First molecular test predicts treatment response for kidney cancer

National Cancer Centre Singapore and Lucence Diagnostics announce first molecular test that selects immunotherapy for kidney cancer

Immunotherapy drugs such as PD-L1 checkpoint inhibitors represent the front-line treatment for kidney cancer. But immunotherapy is expensive, benefits only a subset of patients and is futile in the majority of patients. Now, researchers from National Cancer Centre Singapore and Lucence Diagnostics have conducted a study using Lucence's molecular test, CLEARScore, to predict immunotherapy response for kidney cancer. The findings from this study will be presented at the 2019 American Society of Clinical Oncology Genitourinary Cancers Symposium (ASCO GU) held in San Francisco this week.

CLEARScore is a molecular test that predicts treatment response for kidney cancer. It is an algorithm involving eight genes in the tumor, which classifies kidney cancer by molecular type. This test has been used to successfully predict treatment response of kidney cancer patients to tyrosine kinase inhibitors, a type of targeted therapy. The results were published in 2015 in European Urology, the world's top urology journal.

In this new study, CLEARScore was investigated in correlation with anti-PD-L1 inhibitors and immune cell markers in 36 kidney cancer patients. The results showed that the gene expression score of the eight genes correlated with immune cell infiltration and clinical response to anti-PD-L1 inhibitors in a subset of patients. This indicates that multigene score should be investigated as a biomarker to select patients who are likely to respond to immunotherapy. The study was conducted by National Cancer Centre Singapore and Lucence Diagnostics, in collaboration with the Diagnostics Development (DxD) Hub led by A*ccelerate (A*STAR), Singapore General Hospital and OncoCare Cancer Centre.

"Immunotherapy is a major breakthrough in our battle against kidney cancer. It is however expensive and may have side effects. Having a test that can distinguish whether a kidney cancer patient will or will not benefit from anti-PD-L1 immunotherapy would be of high clinical value.

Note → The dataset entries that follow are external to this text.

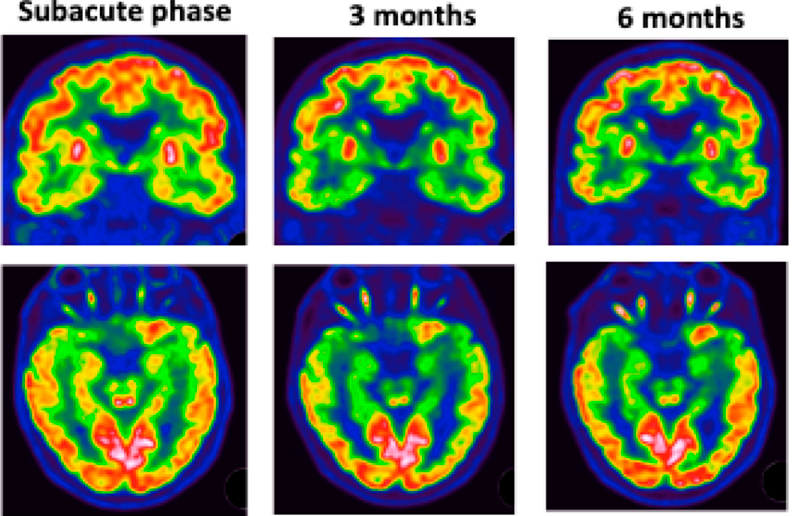
Figure 5. Patient #5: colliculus’s hypermetabolism and left medial temporal hypometabolism at subacute phase. These abnormalities worsened over time. Table 3. FDG-PET CT findings.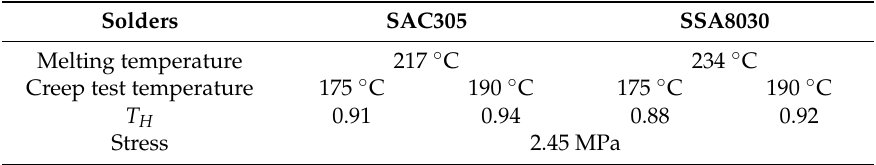
Table 1. Conditions of the creep test.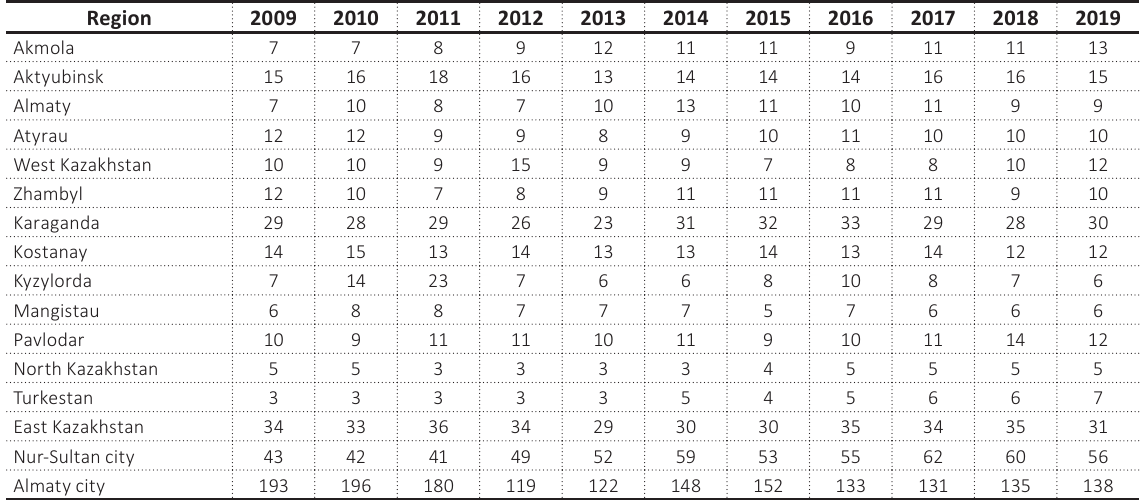
Table 5. The number of enterprises engaged in R&D for 2009–2019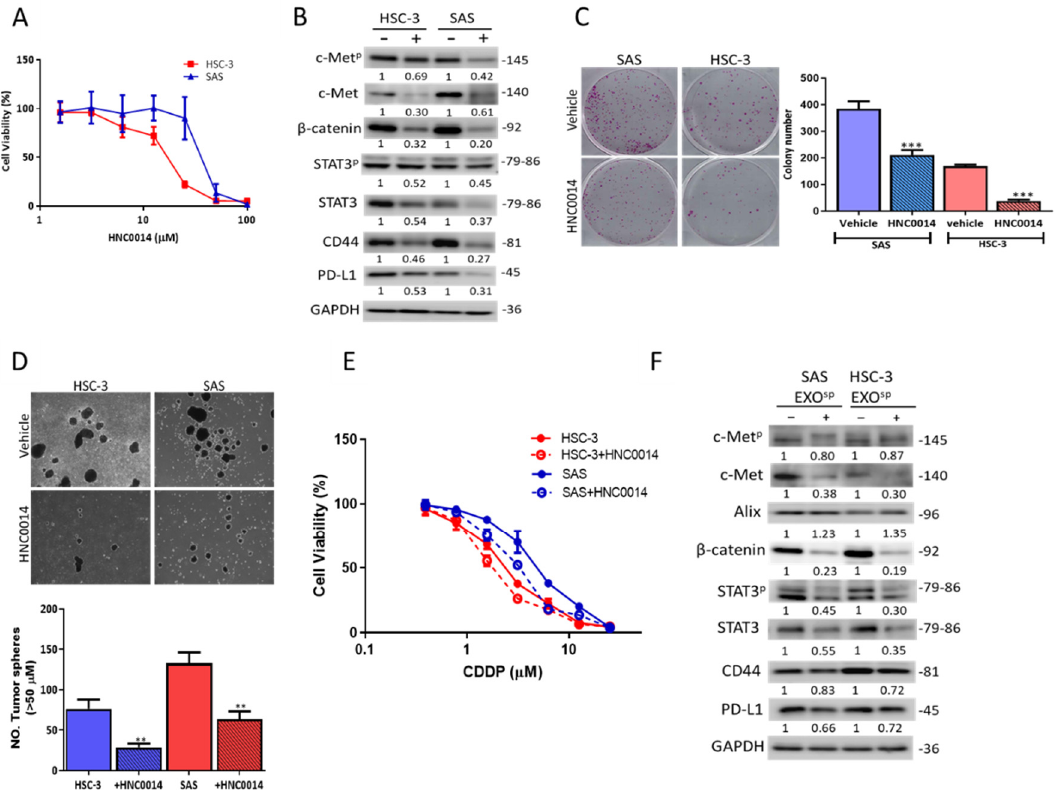
Figure 3. HNC0014 treatment inhibited tumorigenic and stemness properties via downregulating c-Met / STAT / CD44 / PD-L1 expression. ( A ) HNC0014 treatment resulted in a dose-dependent reduction in cell viability in both SAS and HSC-3 cells. ( B ) Western blots of HNC0014-treated ( + ) SAS and HSC-3 cells exhibited lower expression levels of c-Met, c-Met p , STAT3, STAT3 p , PD-L1, CD44, and β -catenin. HNC0014 treatment significantly reduced the colony-forming ( C ) and tumorsphere-forming abilities ( D ) of both SAS and HSC-3 cells. Magnification 4X. ( E ) HNC0014 pretreatment of HSC-3 (2 µ M, 24 h) and SAS (5 µ M, 24 h) increased the sensitivity of Exo sp -transformed HNSCC cells to CDDP treatment. ( F ) HNC0014 treatment significantly reduced the expression of STAT3, STAT3 p , PD-L1, c-Met, c-Met p , CD44, and β -catenin from both exosomes derived from HSC-3 and SAS tumorspheres. ** p < 0.01, *** p < 0.001.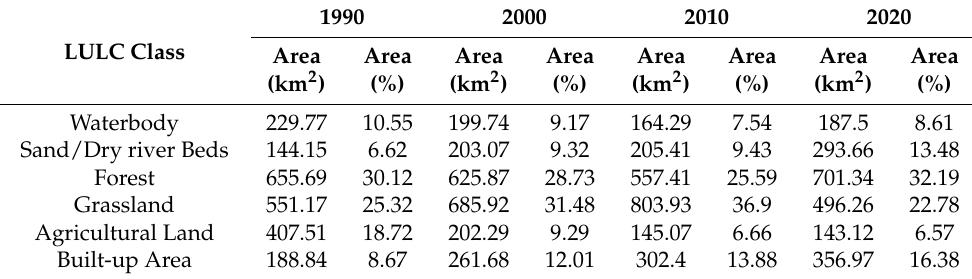
Table 3. Period-wise transformations of LULC class in the Kaziranga Eco-Sensitive Zone.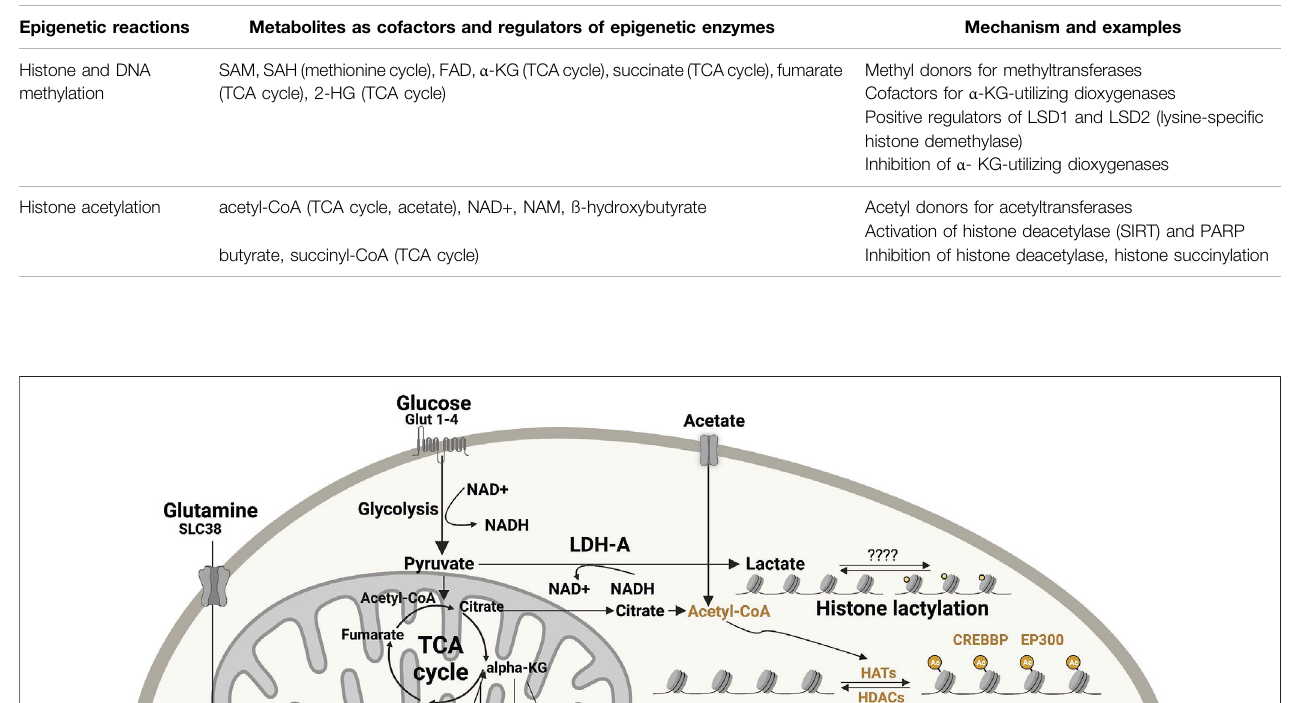
( Figure 1 ). Acetyl-CoA, which is synthetized from glucose oxidation to pyruvate through pyruvate dehydrogenase (PDH), or from fatty acid ß-oxidation and acetate, metabolically sustains ATP production under aerobic condition and several biosynthetic processes. When not needed for these downstream metabolic processes, acetyl-CoA can diffuse from cytoplasm to the nucleus or can be locally produced in the nucleus (Nitsch et al., 2021), thus becoming available as substrate for HATs to modify histone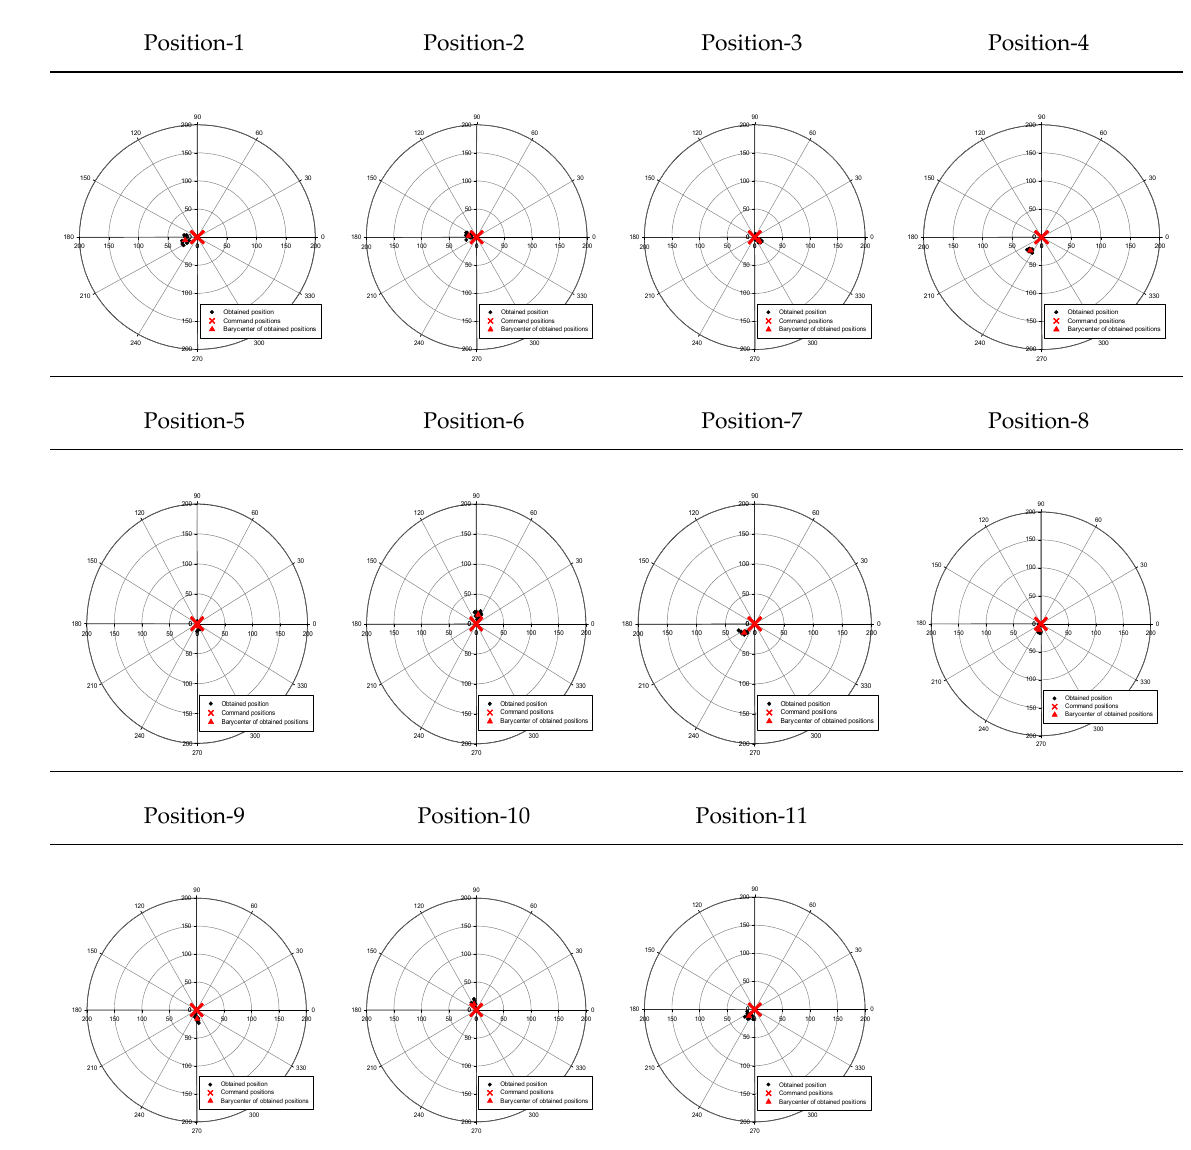
Figure 9. The polar plots of Ac and Rp . Table 5. Ac and Rp results.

Such tests have not been previously reported, and CLEARScore is a promising and exciting advance towards more precise selection of cancer patients for treatment,'' said Dr Ravindran Kanesvaran, Senior Consultant, Department of Medical Oncology, National Cancer Centre Singapore, who designed and led the study.

"This is the first study to report the correlation of a multigene score with immune phenotypes in kidney cancer. We are excited about the potential of using our CLEARScore test to help kidney cancer patients avoid futile treatments and prolong their lives. To further establish the clinical utility of this test for immunotherapy, we will be conducting a multinational study on a larger cohort of kidney cancer patients,'' said Dr Yukti Choudhury, Chief Technology Officer, Lucence Diagnostics, who will be presenting the study at ASCO GU. Kidney cancer is among the ten most common cancers in men and women across the world. In 2018, there were over 400,000 new cases of kidney cancer globally.